When a motion sets forth a colorable entitlement to relief from a judgment based on excusable neglect as this one did, the trial court should conduct an evidentiary hearing on the motion.

The defendant also tried to advance a “tipsy coachman” argument for affirmance because the record established that the amended complaint failed to comply with the presuit notice requirements.

The court rejected that argument for two reasons. First, the defendant did not argue the failure to comply with the presuit notice when it responded to the plaintiff’s motions for rehearing, and second, the trial court’s denial of relief was based on the plaintiff’s motions and the party’s submissions. The record showed that the dismissal was entered solely because the plaintiff failed to appear.

Additionally, when a defendant files a section 766.206, Florida Statutes motion, the trial court is required to make an express finding as to the plaintiff’s compliance with the presuit requirements. Here there was no such express finding on compliance or noncompliance, further undermining the “tipsy coachman” argument.

COURT LACKED JURISDICTION TO REVIEW AN ORDER APPROVING THE GENERAL MAGISTRATE’S RECOMMENDED ORDER DENYING MOTION TO ENFORCE SETTLEMENT, BECAUSE NO TIMELY APPEAL WAS FILED

Rhiner v. Lawnwood Regional Medical Center, 50 Fla. L. Weekly D886 (Fla. 4th DCA Apr. 16, 2025):

The plaintiff sued Lawnwood for medical malpractice. The parties reached an oral settlement agreement, but due to difficulties communicating with the plaintiff who was incarcerated at the time, Lawnwood filed a motion to compel a settlement. Lawnwood explained that it needed an address for which to send the settlement check and needed the plaintiff to execute and return a general release.

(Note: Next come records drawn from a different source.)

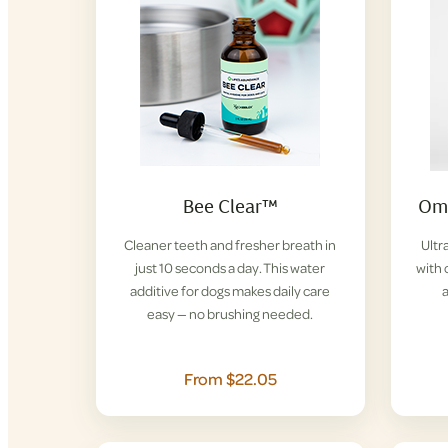
Bee Clear™
Ome
Cleaner teeth and fresher breath in
Ultr
just 10 seconds a day. This water
with 
additive for dogs makes daily care
easy — no brushing needed.
From $22.05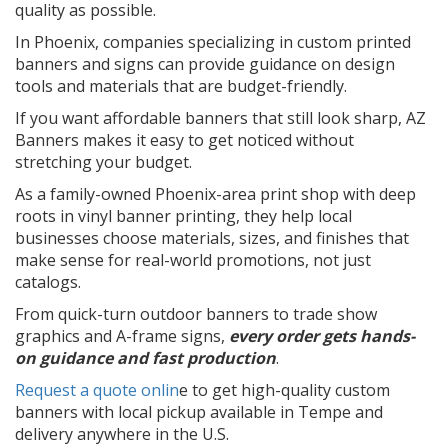
quality as possible.
In Phoenix, companies specializing in custom printed
banners and signs can provide guidance on design
tools and materials that are budget-friendly.
If you want affordable banners that still look sharp, AZ
Banners makes it easy to get noticed without
stretching your budget.
As a family-owned Phoenix-area print shop with deep
roots in vinyl banner printing, they help local
businesses choose materials, sizes, and finishes that
make sense for real-world promotions, not just
catalogs.
From quick-turn outdoor banners to trade show
graphics and A-frame signs,
every order gets hands-
on guidance and fast production
.
Request a quote onlin
e to get high-quality custom
banners with local pickup available in Tempe and
delivery anywhere in the U.S.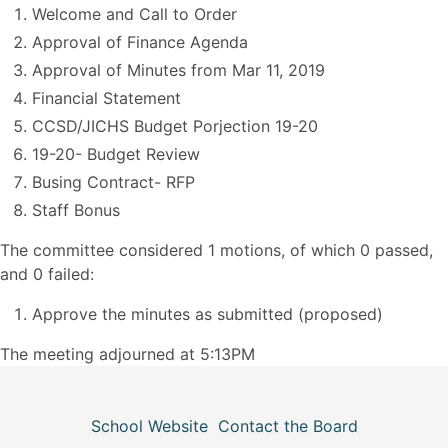
Welcome and Call to Order
Approval of Finance Agenda
Approval of Minutes from Mar 11, 2019
Financial Statement
CCSD/JICHS Budget Porjection 19-20
19-20- Budget Review
Busing Contract- RFP
Staff Bonus
The committee considered 1 motions, of which 0 passed,
and 0 failed:
Approve the minutes as submitted (proposed)
The meeting adjourned at 5:13PM
School Website
Contact the Board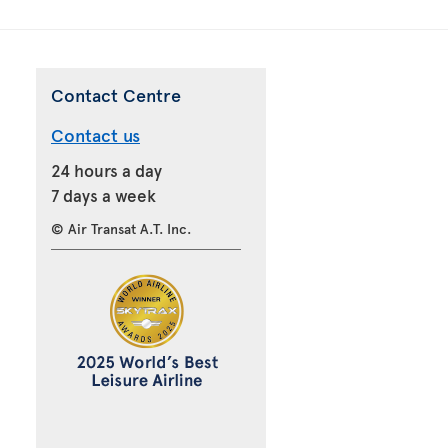
Contact Centre
Contact us
24 hours a day
7 days a week
© Air Transat A.T. Inc.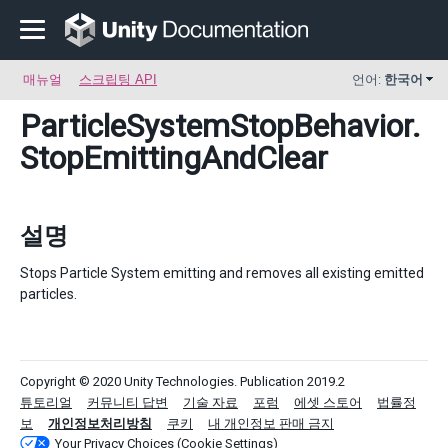
매뉴얼
스크립팅 API
언어:
한국어
ParticleSystemStopBehavior
.
StopEmittingAndClear
설명
Stops Particle System emitting and removes all existing emitted
particles.
Copyright © 2020 Unity Technologies. Publication 2019.2
튜토리얼
커뮤니티 답변
기술 자료
포럼
에셋 스토어
법률정
보
개인정보처리방침
쿠키
내 개인정보 판매 금지
Your Privacy Choices (Cookie Settings)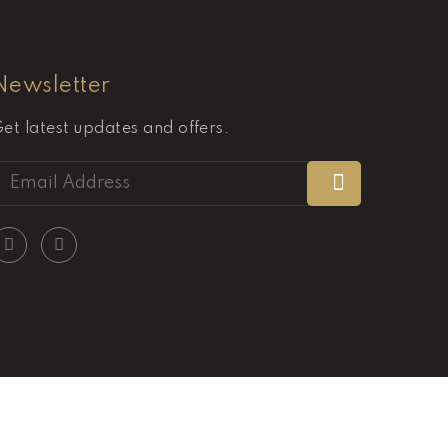
Newsletter
et latest updates and offers.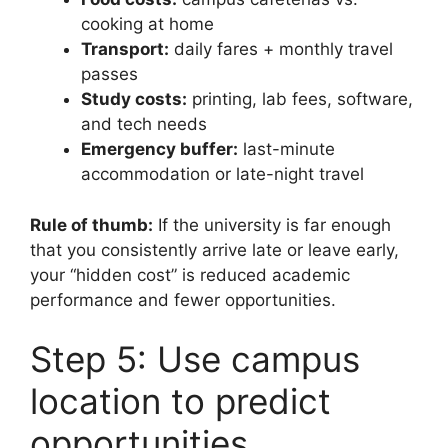
cooking at home
Transport:
daily fares + monthly travel
passes
Study costs:
printing, lab fees, software,
and tech needs
Emergency buffer:
last-minute
accommodation or late-night travel
Rule of thumb:
If the university is far enough
that you consistently arrive late or leave early,
your “hidden cost” is reduced academic
performance and fewer opportunities.
Step 5: Use campus
location to predict
opportunities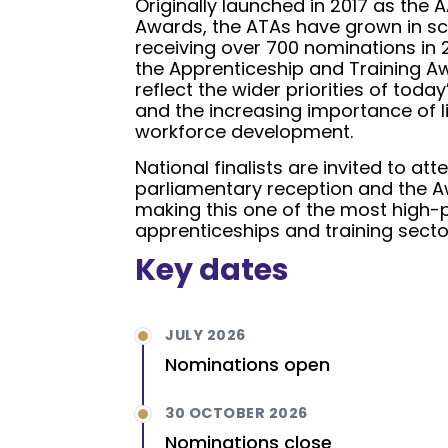
Originally launched in 2017 as the
Awards, the ATAs have grown in sc
receiving over 700 nominations in
the Apprenticeship and Training Aw
reflect the wider priorities of today
and the increasing importance of l
workforce development.
National finalists are invited to at
parliamentary reception and the 
making this one of the most high-pr
apprenticeships and training secto
Key dates
JULY 2026
Nominations open
30 OCTOBER 2026
Nominations close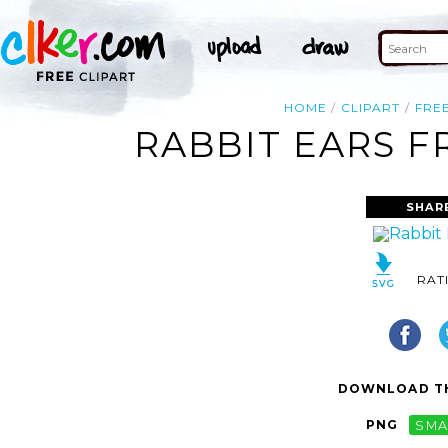
HOME
CLIPART
FRE
RABBIT EARS F
SHAR
RAT
DOWNLOAD TH
PNG
SMA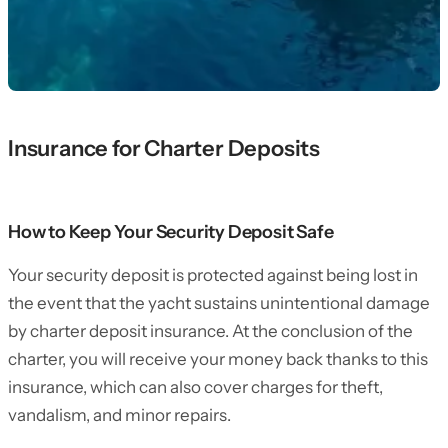
Insurance for Charter Deposits
How to Keep Your Security Deposit Safe
Your security deposit is protected against being lost in
the event that the yacht sustains unintentional damage
by charter deposit insurance. At the conclusion of the
charter, you will receive your money back thanks to this
insurance, which can also cover charges for theft,
vandalism, and minor repairs.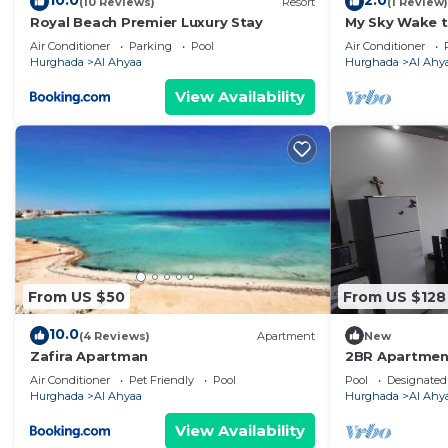
10.0
2.0
(10 Reviews)
Resort
(1 Review)
make you feel right at home.
Royal Beach Premier Luxury Stay
My Sky Wake t
Check to see if this Apartment has the amenities you n
Apartment + P
Air Conditioner
Parking
Pool
Air Conditioner
Al Ahyaa. Enjoy your stay in Al Ahyaa at this Apartmen
Hurghada
Al Ahyaa
Hurghada
Al Ahy
View Availability
From US $50
From US $128
10.0
(4 Reviews)
Apartment
New
Zafira Apartman
2BR Apartment
Turtles Beach
Air Conditioner
Pet Friendly
Pool
Pool
Designated
Hurghada
Al Ahyaa
Hurghada
Al Ahy
View Availability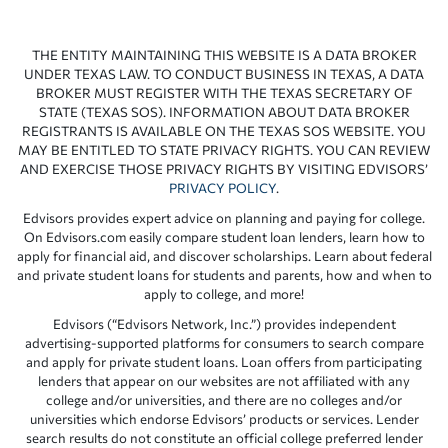
THE ENTITY MAINTAINING THIS WEBSITE IS A DATA BROKER
UNDER TEXAS LAW. TO CONDUCT BUSINESS IN TEXAS, A DATA
BROKER MUST REGISTER WITH THE TEXAS SECRETARY OF
STATE (TEXAS SOS). INFORMATION ABOUT DATA BROKER
REGISTRANTS IS AVAILABLE ON THE TEXAS SOS WEBSITE. YOU
MAY BE ENTITLED TO STATE PRIVACY RIGHTS. YOU CAN REVIEW
AND EXERCISE THOSE PRIVACY RIGHTS BY VISITING EDVISORS’
PRIVACY POLICY
.
Edvisors provides expert advice on planning and paying for college.
On Edvisors.com easily compare student loan lenders, learn how to
apply for financial aid, and discover scholarships. Learn about federal
and private student loans for students and parents, how and when to
apply to college, and more!
Edvisors (“Edvisors Network, Inc.”) provides independent
advertising-supported platforms for consumers to search compare
and apply for private student loans. Loan offers from participating
lenders that appear on our websites are not affiliated with any
college and/or universities, and there are no colleges and/or
universities which endorse Edvisors’ products or services. Lender
search results do not constitute an official college preferred lender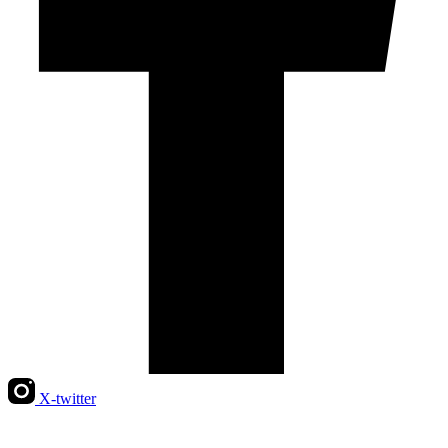
X-twitter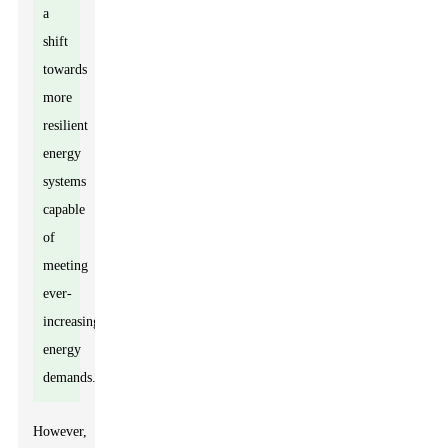
a
shift
towards
more
resilient
energy
systems
capable
of
meeting
ever-
increasing
energy
demands.
However,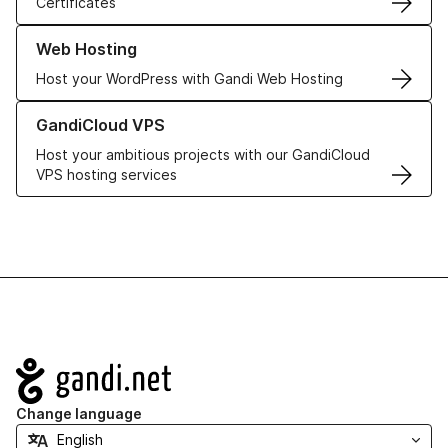
Certificates
Learn more about our Web Hosting solutions
Web Hosting
Host your WordPress with Gandi Web Hosting
Learn more about GandiCloud VPS
GandiCloud VPS
Host your ambitious projects with our GandiCloud
VPS hosting services
Navigation
Change language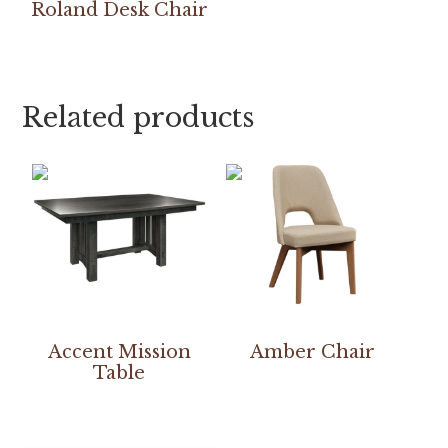
Roland Desk Chair
Related products
Accent Mission
Amber Chair
Table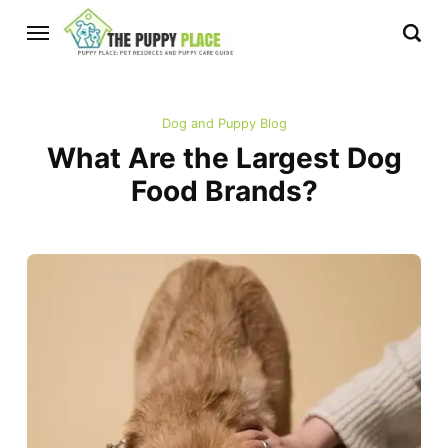
Dog and Puppy Blog
What Are the Largest Dog
Food Brands?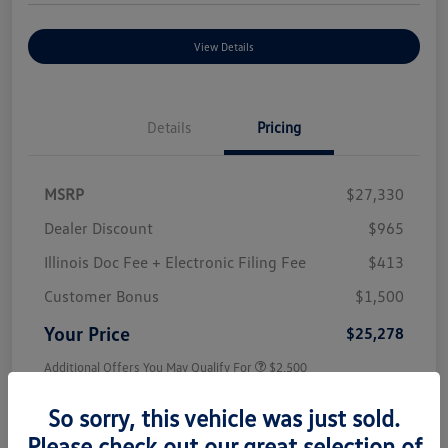
View Details
Details
Pricing
MSRP
$27,330
Dealer Discount
$965
Illinois Doc Fee + Electronic Filing Fee
$413
Customer Bonus
$1,500
Your Price
$25,278
Additional Offers You May Qualify For
$2,500
Disclosure
So sorry, this vehicle was just sold.
Please check out our great selection of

The trial court granted Lawnwood’s motion to compel the settlement and entered an order reflecting that a settlement existed, and the defendant was awaiting the signed release so it could send the proceeds to the plaintiff.

The plaintiff did not appeal the order granting the motion to compel settlement.

Instead, three months later, the plaintiff filed a motion to enforce the settlement agreement, asserting that the draft settlement agreement documents prepared by Lawnwood did not properly memorialize their agreement.

The matter proceeded to a hearing before a general magistrate who entered a written report recommending the denial of the plaintiff’s motion. The general magistrate reasoned that there was a settlement and that the order granting the motion to compel the settlement was never appealed.

Because an untimely appeal cannot be a vehicle for challenging an order, the plaintiff failed to preserve the issue because he failed to take an appeal of the first order entered more than 30 days before, leaving the court with no jurisdiction to hear the current appeal.